Dataset records
——————————
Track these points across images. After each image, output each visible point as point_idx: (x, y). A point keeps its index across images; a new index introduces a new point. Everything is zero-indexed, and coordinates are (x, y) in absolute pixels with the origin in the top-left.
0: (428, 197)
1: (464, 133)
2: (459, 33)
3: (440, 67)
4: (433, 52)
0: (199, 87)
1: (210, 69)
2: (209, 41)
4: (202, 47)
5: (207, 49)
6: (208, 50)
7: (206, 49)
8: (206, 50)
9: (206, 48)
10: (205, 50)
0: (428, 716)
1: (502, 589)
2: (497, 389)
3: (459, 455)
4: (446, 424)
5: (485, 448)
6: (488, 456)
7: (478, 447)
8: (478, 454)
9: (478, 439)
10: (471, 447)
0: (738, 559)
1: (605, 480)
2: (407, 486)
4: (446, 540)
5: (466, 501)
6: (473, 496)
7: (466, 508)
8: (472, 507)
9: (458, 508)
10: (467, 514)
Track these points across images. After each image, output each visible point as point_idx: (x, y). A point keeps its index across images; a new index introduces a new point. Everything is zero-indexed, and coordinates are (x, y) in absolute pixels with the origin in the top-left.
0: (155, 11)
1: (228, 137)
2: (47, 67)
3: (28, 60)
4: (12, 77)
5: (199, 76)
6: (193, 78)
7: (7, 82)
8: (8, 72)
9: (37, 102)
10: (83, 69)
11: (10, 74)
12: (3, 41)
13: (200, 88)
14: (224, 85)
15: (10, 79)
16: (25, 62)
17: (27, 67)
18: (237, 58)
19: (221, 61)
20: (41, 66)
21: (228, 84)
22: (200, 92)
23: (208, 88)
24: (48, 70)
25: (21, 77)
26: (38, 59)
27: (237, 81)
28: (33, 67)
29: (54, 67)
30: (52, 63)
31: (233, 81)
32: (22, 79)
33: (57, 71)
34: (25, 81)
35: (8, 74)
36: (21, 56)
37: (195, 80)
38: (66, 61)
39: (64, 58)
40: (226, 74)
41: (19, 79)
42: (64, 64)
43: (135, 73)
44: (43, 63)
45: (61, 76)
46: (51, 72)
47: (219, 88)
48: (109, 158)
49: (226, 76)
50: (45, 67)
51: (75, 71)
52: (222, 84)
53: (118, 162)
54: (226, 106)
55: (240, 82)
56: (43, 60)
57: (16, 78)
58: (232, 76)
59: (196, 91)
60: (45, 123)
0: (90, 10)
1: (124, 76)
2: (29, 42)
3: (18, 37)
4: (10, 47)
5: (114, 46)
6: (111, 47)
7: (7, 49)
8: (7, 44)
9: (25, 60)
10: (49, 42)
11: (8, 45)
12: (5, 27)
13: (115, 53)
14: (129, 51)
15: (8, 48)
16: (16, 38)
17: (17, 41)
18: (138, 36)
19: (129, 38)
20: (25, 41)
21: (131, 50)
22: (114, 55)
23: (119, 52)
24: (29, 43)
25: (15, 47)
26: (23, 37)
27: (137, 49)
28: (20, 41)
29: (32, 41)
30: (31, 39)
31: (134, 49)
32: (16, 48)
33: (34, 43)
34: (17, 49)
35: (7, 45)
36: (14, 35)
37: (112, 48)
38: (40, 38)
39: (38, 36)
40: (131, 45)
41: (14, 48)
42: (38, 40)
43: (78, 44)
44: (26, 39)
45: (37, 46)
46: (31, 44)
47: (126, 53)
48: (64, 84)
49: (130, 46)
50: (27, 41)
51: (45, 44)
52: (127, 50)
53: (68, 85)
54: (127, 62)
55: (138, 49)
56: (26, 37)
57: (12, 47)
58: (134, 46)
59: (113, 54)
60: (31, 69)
——————————
- Assignment: Rewrite all of the records above, putting "whole pixels" wherever "absolute pixels" appears and leaving every other part as it is.

- Task response:
Track these points across images. After each image, output each visible point as point_idx: (x, y). A point keeps its index across images; a new index introduces a new point. Everything is zero-indexed, and coordinates are (x, y) in whole pixels with the origin in the top-left.
0: (428, 197)
1: (464, 133)
2: (459, 33)
3: (440, 67)
4: (433, 52)
0: (199, 87)
1: (210, 69)
2: (209, 41)
4: (202, 47)
5: (207, 49)
6: (208, 50)
7: (206, 49)
8: (206, 50)
9: (206, 48)
10: (205, 50)
0: (428, 716)
1: (502, 589)
2: (497, 389)
3: (459, 455)
4: (446, 424)
5: (485, 448)
6: (488, 456)
7: (478, 447)
8: (478, 454)
9: (478, 439)
10: (471, 447)
0: (738, 559)
1: (605, 480)
2: (407, 486)
4: (446, 540)
5: (466, 501)
6: (473, 496)
7: (466, 508)
8: (472, 507)
9: (458, 508)
10: (467, 514)
Track these points across images. After each image, output each visible point as point_idx: (x, y). A point keeps its index across images; a new index introduces a new point. Everything is zero-indexed, and coordinates are (x, y) in whole pixels with the origin in the top-left.
0: (155, 11)
1: (228, 137)
2: (47, 67)
3: (28, 60)
4: (12, 77)
5: (199, 76)
6: (193, 78)
7: (7, 82)
8: (8, 72)
9: (37, 102)
10: (83, 69)
11: (10, 74)
12: (3, 41)
13: (200, 88)
14: (224, 85)
15: (10, 79)
16: (25, 62)
17: (27, 67)
18: (237, 58)
19: (221, 61)
20: (41, 66)
21: (228, 84)
22: (200, 92)
23: (208, 88)
24: (48, 70)
25: (21, 77)
26: (38, 59)
27: (237, 81)
28: (33, 67)
29: (54, 67)
30: (52, 63)
31: (233, 81)
32: (22, 79)
33: (57, 71)
34: (25, 81)
35: (8, 74)
36: (21, 56)
37: (195, 80)
38: (66, 61)
39: (64, 58)
40: (226, 74)
41: (19, 79)
42: (64, 64)
43: (135, 73)
44: (43, 63)
45: (61, 76)
46: (51, 72)
47: (219, 88)
48: (109, 158)
49: (226, 76)
50: (45, 67)
51: (75, 71)
52: (222, 84)
53: (118, 162)
54: (226, 106)
55: (240, 82)
56: (43, 60)
57: (16, 78)
58: (232, 76)
59: (196, 91)
60: (45, 123)
0: (90, 10)
1: (124, 76)
2: (29, 42)
3: (18, 37)
4: (10, 47)
5: (114, 46)
6: (111, 47)
7: (7, 49)
8: (7, 44)
9: (25, 60)
10: (49, 42)
11: (8, 45)
12: (5, 27)
13: (115, 53)
14: (129, 51)
15: (8, 48)
16: (16, 38)
17: (17, 41)
18: (138, 36)
19: (129, 38)
20: (25, 41)
21: (131, 50)
22: (114, 55)
23: (119, 52)
24: (29, 43)
25: (15, 47)
26: (23, 37)
27: (137, 49)
28: (20, 41)
29: (32, 41)
30: (31, 39)
31: (134, 49)
32: (16, 48)
33: (34, 43)
34: (17, 49)
35: (7, 45)
36: (14, 35)
37: (112, 48)
38: (40, 38)
39: (38, 36)
40: (131, 45)
41: (14, 48)
42: (38, 40)
43: (78, 44)
44: (26, 39)
45: (37, 46)
46: (31, 44)
47: (126, 53)
48: (64, 84)
49: (130, 46)
50: (27, 41)
51: (45, 44)
52: (127, 50)
53: (68, 85)
54: (127, 62)
55: (138, 49)
56: (26, 37)
57: (12, 47)
58: (134, 46)
59: (113, 54)
60: (31, 69)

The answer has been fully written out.